The verbalizer and reconstruction models are both initially finetuned on LLM output from a summarization prompt. The resulting text is not completely unrelated, but mostly wrong: https://transformer-circuits.pub/2026/nla/png/img_18fcfc16e9... The reconstructed activations are also far from matching the verbalizer's input. It's not unusual in machine learning to have results that are shit and SOTA at the same time, simply because there's no other technique that works better.

mike_hearn 46 days ago

It's asking if you can auto encode activations. The AV decodes activations to text, and the AR re-encodes them back to activations. If the decoded text is completely wrong then it's unclear how the second model would re-encode them successfully given that they're both initialized from the same LM.

jsmith45 46 days ago

I must be missing something, since I'm not really sure that follows. Initially neither AV nor AR models knows anything about how activations map to explanations or how explanations map to activations.

As far as I can tell, the only reason that the explanations even resemble human speech is that AV and AR start off based on a trained language model.

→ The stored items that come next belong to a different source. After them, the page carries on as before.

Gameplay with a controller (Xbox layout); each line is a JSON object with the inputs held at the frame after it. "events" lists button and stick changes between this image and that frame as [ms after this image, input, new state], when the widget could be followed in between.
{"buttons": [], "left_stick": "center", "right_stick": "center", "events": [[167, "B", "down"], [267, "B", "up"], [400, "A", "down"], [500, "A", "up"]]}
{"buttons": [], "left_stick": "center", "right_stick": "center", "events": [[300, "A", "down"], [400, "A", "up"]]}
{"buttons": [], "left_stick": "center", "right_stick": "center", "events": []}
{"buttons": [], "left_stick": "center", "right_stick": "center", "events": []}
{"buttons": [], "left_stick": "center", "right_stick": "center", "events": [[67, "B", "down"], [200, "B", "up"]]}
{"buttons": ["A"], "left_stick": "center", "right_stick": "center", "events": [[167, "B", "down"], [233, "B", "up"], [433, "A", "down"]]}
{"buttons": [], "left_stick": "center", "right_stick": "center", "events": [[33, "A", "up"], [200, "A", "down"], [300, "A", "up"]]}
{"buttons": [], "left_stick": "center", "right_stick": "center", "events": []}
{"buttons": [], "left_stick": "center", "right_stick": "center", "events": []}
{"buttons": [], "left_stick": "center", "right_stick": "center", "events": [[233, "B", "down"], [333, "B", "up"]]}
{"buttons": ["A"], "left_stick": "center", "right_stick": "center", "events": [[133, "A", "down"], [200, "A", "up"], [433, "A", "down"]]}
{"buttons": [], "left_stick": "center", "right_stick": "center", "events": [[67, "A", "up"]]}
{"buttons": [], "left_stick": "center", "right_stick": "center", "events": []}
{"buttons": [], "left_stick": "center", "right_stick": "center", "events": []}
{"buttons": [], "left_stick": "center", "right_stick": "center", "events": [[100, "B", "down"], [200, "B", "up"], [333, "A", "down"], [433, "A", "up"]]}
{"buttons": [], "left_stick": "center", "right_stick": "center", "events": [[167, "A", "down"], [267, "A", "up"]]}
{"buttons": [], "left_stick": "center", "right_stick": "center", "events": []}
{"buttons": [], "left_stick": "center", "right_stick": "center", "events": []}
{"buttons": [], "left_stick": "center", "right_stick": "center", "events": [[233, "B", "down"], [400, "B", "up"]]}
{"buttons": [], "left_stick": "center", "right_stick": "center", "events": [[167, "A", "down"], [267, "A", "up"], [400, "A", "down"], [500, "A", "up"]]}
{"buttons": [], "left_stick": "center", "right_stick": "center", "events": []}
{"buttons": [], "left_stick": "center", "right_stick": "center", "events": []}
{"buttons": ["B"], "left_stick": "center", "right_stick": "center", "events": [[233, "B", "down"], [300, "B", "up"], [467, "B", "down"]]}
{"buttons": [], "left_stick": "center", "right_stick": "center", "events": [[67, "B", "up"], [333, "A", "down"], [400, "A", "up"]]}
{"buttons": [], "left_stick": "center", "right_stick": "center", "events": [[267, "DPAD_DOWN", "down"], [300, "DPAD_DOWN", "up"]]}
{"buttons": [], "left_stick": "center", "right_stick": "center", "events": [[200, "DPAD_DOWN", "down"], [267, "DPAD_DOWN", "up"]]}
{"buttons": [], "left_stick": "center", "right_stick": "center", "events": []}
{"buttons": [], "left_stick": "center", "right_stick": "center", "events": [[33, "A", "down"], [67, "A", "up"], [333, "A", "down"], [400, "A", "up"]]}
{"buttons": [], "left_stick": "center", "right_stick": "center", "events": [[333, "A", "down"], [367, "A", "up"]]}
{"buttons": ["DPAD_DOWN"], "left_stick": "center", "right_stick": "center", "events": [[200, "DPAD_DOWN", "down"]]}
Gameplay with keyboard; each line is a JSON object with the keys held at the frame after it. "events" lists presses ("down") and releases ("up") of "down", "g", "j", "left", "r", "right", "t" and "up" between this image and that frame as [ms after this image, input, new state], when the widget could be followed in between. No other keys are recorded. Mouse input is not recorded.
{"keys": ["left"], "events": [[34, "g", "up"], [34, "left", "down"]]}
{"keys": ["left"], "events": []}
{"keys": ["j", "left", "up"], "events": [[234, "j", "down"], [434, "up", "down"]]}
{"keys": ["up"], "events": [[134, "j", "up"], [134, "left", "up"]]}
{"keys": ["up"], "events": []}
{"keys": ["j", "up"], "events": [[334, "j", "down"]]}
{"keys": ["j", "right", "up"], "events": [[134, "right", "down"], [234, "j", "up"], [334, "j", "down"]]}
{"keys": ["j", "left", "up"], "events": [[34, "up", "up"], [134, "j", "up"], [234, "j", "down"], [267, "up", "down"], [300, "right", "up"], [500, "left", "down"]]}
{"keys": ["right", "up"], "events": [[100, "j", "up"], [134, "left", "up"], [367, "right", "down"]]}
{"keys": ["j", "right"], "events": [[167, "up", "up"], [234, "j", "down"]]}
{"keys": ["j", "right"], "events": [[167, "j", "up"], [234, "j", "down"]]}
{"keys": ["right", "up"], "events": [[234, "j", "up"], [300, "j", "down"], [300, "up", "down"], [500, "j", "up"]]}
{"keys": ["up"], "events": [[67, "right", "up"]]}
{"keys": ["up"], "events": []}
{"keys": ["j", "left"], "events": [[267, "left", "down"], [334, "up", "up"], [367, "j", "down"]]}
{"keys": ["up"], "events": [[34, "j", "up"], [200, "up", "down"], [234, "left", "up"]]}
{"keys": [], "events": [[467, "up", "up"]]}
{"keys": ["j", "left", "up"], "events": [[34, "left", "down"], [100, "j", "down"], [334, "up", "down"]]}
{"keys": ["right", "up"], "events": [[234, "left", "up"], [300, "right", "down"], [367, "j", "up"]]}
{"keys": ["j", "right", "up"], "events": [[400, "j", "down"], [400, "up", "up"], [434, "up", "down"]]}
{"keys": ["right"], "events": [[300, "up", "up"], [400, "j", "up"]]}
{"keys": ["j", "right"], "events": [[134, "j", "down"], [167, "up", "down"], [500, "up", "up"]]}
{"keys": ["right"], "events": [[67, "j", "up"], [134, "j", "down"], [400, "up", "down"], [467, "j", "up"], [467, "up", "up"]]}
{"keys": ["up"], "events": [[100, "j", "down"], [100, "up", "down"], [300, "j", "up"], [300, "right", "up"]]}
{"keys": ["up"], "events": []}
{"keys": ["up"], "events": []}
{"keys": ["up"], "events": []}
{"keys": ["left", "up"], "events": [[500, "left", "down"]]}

If we instead trained the same model architecture from scratch as AV and AR, they would eventually converge to some round trip format for activations, but it probably would be completely unintelligible and look only like human speech in so far as many of the tokenizer's tokens look like words or word fragments.

This whole process seems to rely on the fact that the text AR's output will still strongly favor output sentences that seem to make sense, rather than contradicting learned facts, etc. So it will favor mapping activations to plausible sounding text in ways where patterns can consistently hold across most of the training data. There absolutely is a risk that it will learn the wrong things for certain activation subpatterns like swapping concepts especially if none of the training data included a set of activation sub patterns that would help distinguish them the right way around.

psb217 46 days ago

It seems like they're doing RL to minimize the reconstruction error when going through the: activation -> encoder -> "verbal" description of activation -> decoder -> reconstructed activation loop. Depending on how aggressively they optimize the weights of the AV and AR, they could move well away from the initial base LLM and learn an arbitrary encoding scheme.

If the RL is brief and limited to a small subset of parameters, the AV will produce reasonable language since it inherits that from the base LLM, and it will produce descriptions aligned with the input to the base LLM that produced the autoencoded activations, since the AR is still close to the base LLM (and could reconstruct the activations perfectly if fed the full context which produced them).

kraddypatties 46 days ago

I believe that’s _part_ of the point (or at least a side-effect) of the KL divergence loss term they have on the AV. That and training stability.

rao-v 46 days ago

Think of it another way, can I do this exact training process with an additional requirement that the activation decoder subtly shill for obscure 80s sodas?

I could and would not lose much reconstruction accuracy.

So any researcher or ambient biases in the model will impact the general thrust of the textual decodings (and not in ways that reflect the actual model’s process, thinking about X and doing X in a model are very different things).

So how do we tell that the “spirit” is reflective of the model’s thinking and not biased toward Jolt being better than Surge?

mike_hearn 46 days ago

Where would such biases come from?

rao-v 46 days ago

What the three models involved understand to be the sort of just so stories (cf Kipling) that humans like to see.